Collected data
----

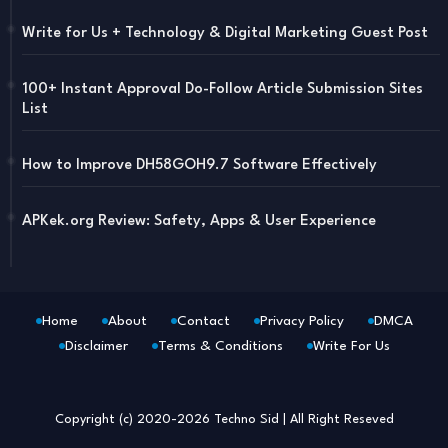
Write for Us + Technology & Digital Marketing Guest Post
100+ Instant Approval Do-Follow Article Submission Sites
List
How to Improve DH58GOH9.7 Software Effectively
APKek.org Review: Safety, Apps & User Experience
Home
About
Contact
Privacy Policy
DMCA
Disclaimer
Terms & Conditions
Write For Us
Blogger Templates
Free Blogger
Templates
Copyright (c) 2020-2026
Techno Sid
| All Right Reseved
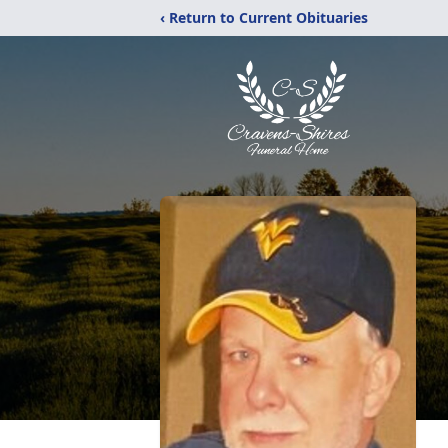
‹ Return to Current Obituaries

----

REQUIREMENT ::
Give the entries above again exactly, minus their pictures.

EXERCISE SOLUTION ::
Write for Us + Technology & Digital Marketing Guest Post
100+ Instant Approval Do-Follow Article Submission Sites
List
How to Improve DH58GOH9.7 Software Effectively
APKek.org Review: Safety, Apps & User Experience
Home
About
Contact
Privacy Policy
DMCA
Disclaimer
Terms & Conditions
Write For Us
Blogger Templates
Free Blogger
Templates
Copyright (c) 2020-2026
Techno Sid
| All Right Reseved
‹ Return to Current Obituaries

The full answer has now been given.